Les électeurs gambiens votent avec des billes de cristal qu’ils glissent dans des fûts peints. Un système de vote original, qui pourrait changer dans les années à venir.
Le son est caractéristique. Lorsque, ce samedi, les électeurs gambiens entendent le son de la cloche, c’est que la bille qu’ils ont laissée tomber dans le fût a été prise en compte. Autrement dit, qu’ils ont voté. C’est une des particularités de la Gambie : à chaque scrutin, pas de bulletin, ce sont des billes qui sont utilisées pour choisir le futur président.
Historiquement, cela peut se comprendre : resté plus de 22 ans au pouvoir, Yahya Jammeh n’a jamais eu réellement d’opposition. Entre 1994 et 2017, en effet, peu nombreux étaient les candidats à oser se présenter face au dictateur, qui régnait sans partage sur la Gambie. Avant Jammeh, Dawda Jawara avait régné sur la Gambie pendant 24 ans.
Les billes sont, depuis 1965, le moyen le plus efficace de voter en Gambie. Comme le rappelle BBC, cette méthode de vote a été introduite après l’indépendance en raison du taux élevé d’analphabétisme dans le pays.

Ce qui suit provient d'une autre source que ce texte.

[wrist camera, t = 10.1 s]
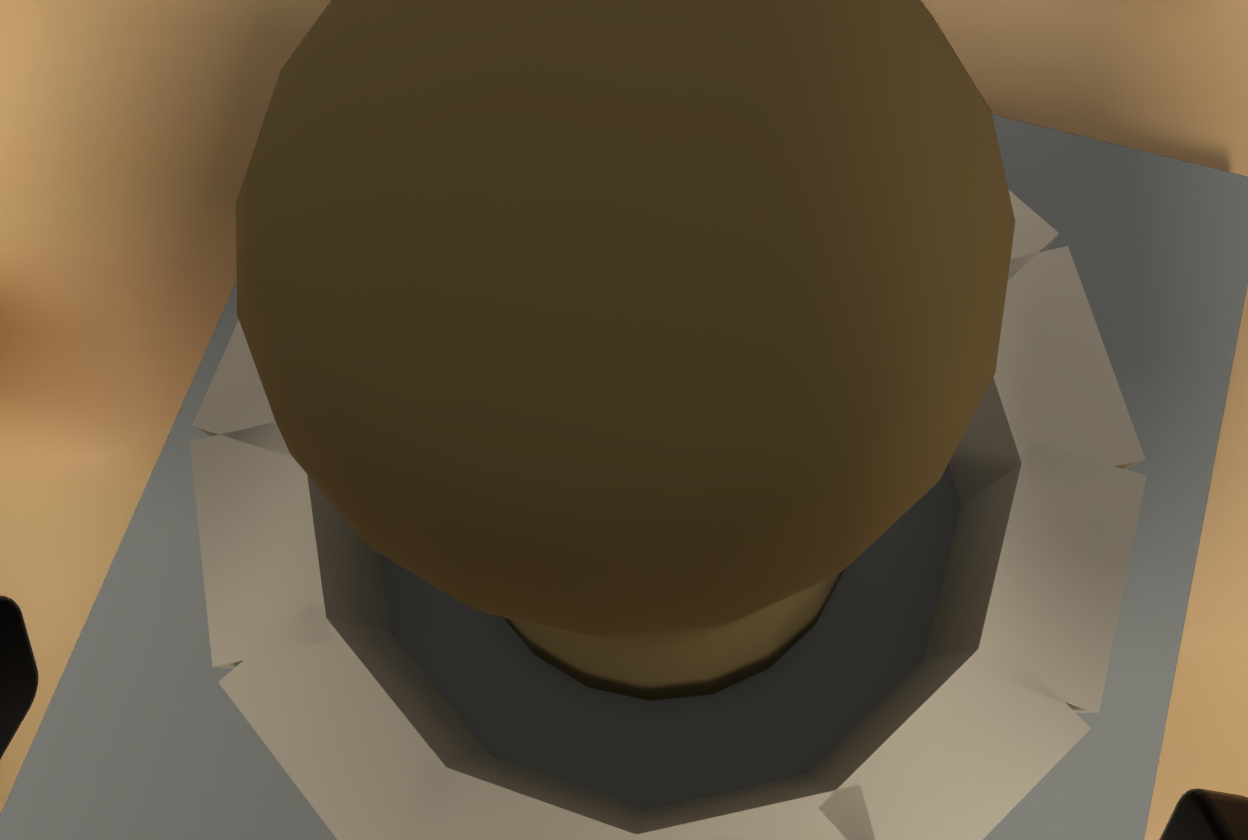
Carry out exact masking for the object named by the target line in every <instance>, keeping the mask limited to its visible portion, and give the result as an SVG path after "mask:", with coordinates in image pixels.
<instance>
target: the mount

Il a, cette année, été question que les billes laissent leur place aux bulletins, plus répandus dans le monde. Notamment à cause du nombre importants de candidats qui désiraient se présenter face à Adama Barrow. Avec la vingtaine de postulants, il semblait difficile de prévoir des fûts assez importants, chaque parti ayant sa propre couleur sur ces mêmes fûts. Ils ne sont, finalement aujourd’hui, que six candidats.
Un système unique, qui garantit la transparence
L’écrivain sierra-léonais et gambien Ade Daramy écrit, sur le site de la BBC, que « la plupart des Gambiens que je connais sont assez fiers de leur système de vote unique ». Passer aux bulletins et aux urnes aurait donc été une grosse révolution pour les populations.
D’autant que le système n’est pas si mauvais que cela. Interrogé par RFI, Pa Makan Khan, porte-parole de la Commission électorale gambienne, indique que, après chaque introduction de bille, « ce bruit, cette sonnette, c’est le signal que l’électeur a voté et surtout n’a voté qu’une seule fois, comme c’est la loi en Gambie ». Pour la Commission électorale, les billes sont donc un rempart contre la fraude. Ce que confirme à la radio internationale le politologue Abdoulaye Saine, qui affirme qu’il s’agit d’« un bon système que nous avons depuis longtemps, qui va nous garantir une élection juste et libre ».
Ce système de billes unique, la classe politique a bien envisagé de le changer. Mais la volonté politique n’était pas vraiment au rendez-vous. Cependant, ce pourrait bien être la toute dernière fois que les Gambiens glissaient des billes de cristal dans les fûts. Car la Commission électorale réfléchit actuellement à passer aux bulletins en papier. Il faudra prendre le temps de penser au processus, mais selon des sources proches de la commission, la décision devrait être effective pour les prochains scrutins.